Cierro la maleta y suspiro, agotada.
Me recuesto en la cama por unos minutos, colocando un brazo bajo mi cabeza y miro hacia el techo, pensando en mi país.
Venezuela, la pequeña parte del mundo con las playas más bellas, la gente más alegre y divertida, con sus increíbles paisajes, llena de color, de oro, de petróleo, de riquezas. Una nación con las mujeres más hermosas (y no lo digo yo, porque soy venezolana: lo dice el Miss Universo, ¿eh?), la comida más sabrosa, con tanto talento tratando de brillar y enaltecer el nombre de nuestro hogar.
Cualquiera pensaría que es maravilloso vivir aquí, pero el día a día te enseña a los coñazos que no lo es del todo.
La corrupción, que lleva más de 15 años, ha vuelto trizas un país con tanto futuro. Y, a pesar de ello, los venezolanos siempre buscamos seguir adelante, de embellecer nuestra tierra y demostrar que se puede ser mejor.
Aunque claro, no todos los venezolanos. Muchos se han acostumbrado a esta miseria, mejor dicho: a muchos les conviene esta miseria, porque la meritocracia , como le dice mi mamá, aquí es un concepto del cual se conoce muy poco.
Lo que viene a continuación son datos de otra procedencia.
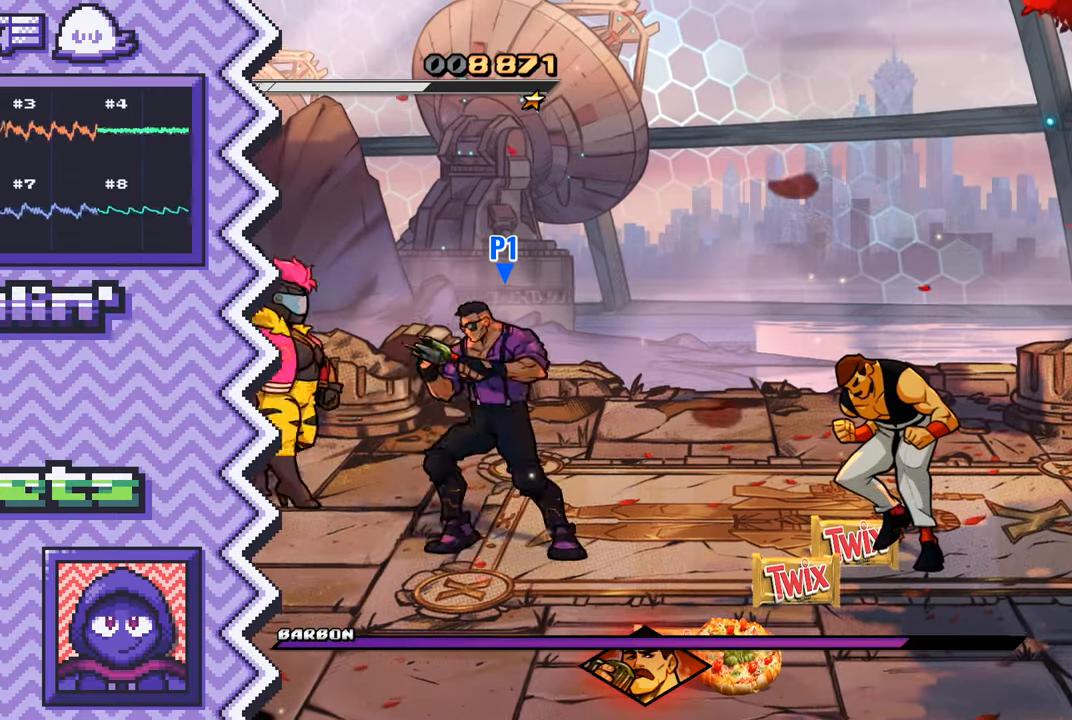
{"buttons": ["Y"], "events": [[16, "A", "down"], [133, "A", "up"], [250, "B", "down"], [367, "B", "up"], [483, "Y", "down"]]}
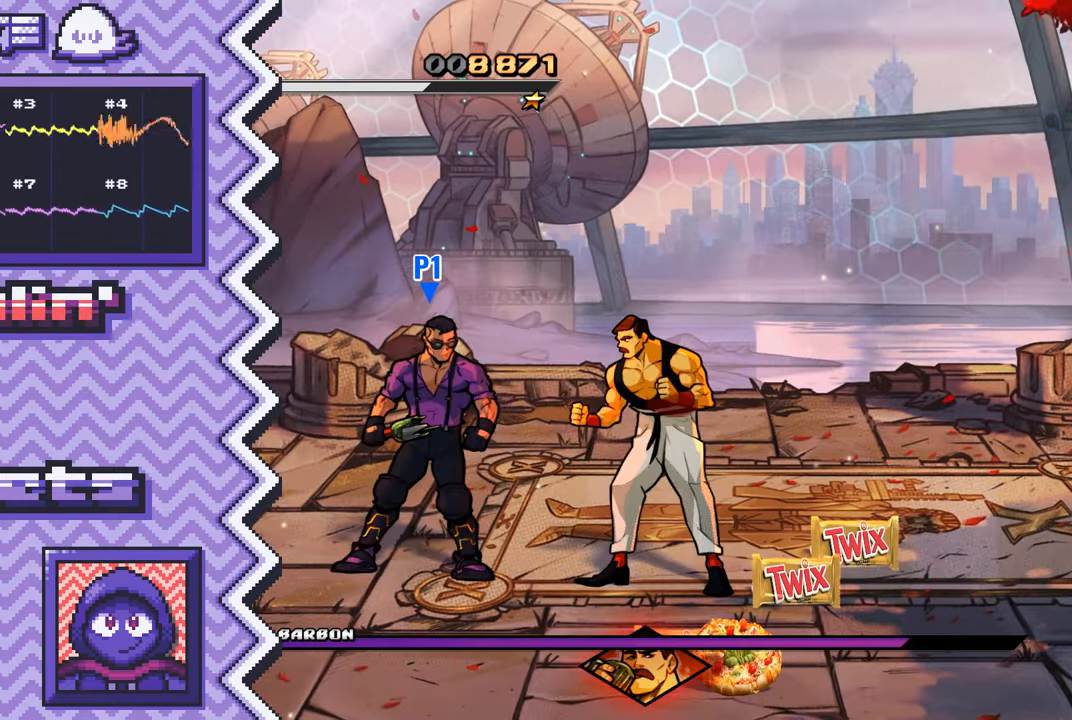
{"buttons": ["A"], "events": [[117, "Y", "up"], [234, "X", "down"], [350, "X", "up"], [467, "A", "down"]]}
Una gran parte de la población le gusta estar en la miseria, que le regalen la casa, la comida y darse uno que otro lujo sin tener que mover ni un músculo. Lo peor de todo es que no basta con que ellos quieran estar así, porque eso es peo de cada quien, el problema es que nos quieren arrastrar a todos a ese estado tan deplorable.
Y yo decidí que jamás viviría en la desgracia. Cuando me gradué del liceo no pude empezar a estudiar, así que de una me metí a trabajar en lo primero que encontré: vendiendo frutas y verduras en un abasto. Luego, decidí ser vendedora de equipos tecnológicos en el centro comercial más famoso para ello: el City Market. A pesar de ser un trabajo aburridísimo, explotador y repetitivo, logré reunir dinero para pagar mis estudios de gastronomía a mis 22 años (un poco vieja, como quien dice, pero no dejé que eso me desanimara) y ahora, cuatro años después, estoy por mudarme a México para culminar mi carrera y ser toda una chef profesional.
Observo mi boleto con destino a la Ciudad de México y sonrío, acariciando la fecha. Hoy será el día más nostálgico de mi vida, porque una parte de mí se quiere quedar y seguir luchando en su país, uno que amo con todo mi corazón, pero el otro ya no resiste tanta desdicha y en el fondo sé que yo me he matado mucho para obtener lo que merezco.
No me cabe duda de que extrañaré la sazón de mi país y a mi pequeña familia: a mi abuela y a mi maí-ta . Sin embargo, esto lo hago por ellas, para sacarlas de este país y que disfruten de su vejez como debe ser: estable y en paz.
«México, allá voy» pienso, contenta y me levanto para bajar a la sala y encontrarme con mi mamá.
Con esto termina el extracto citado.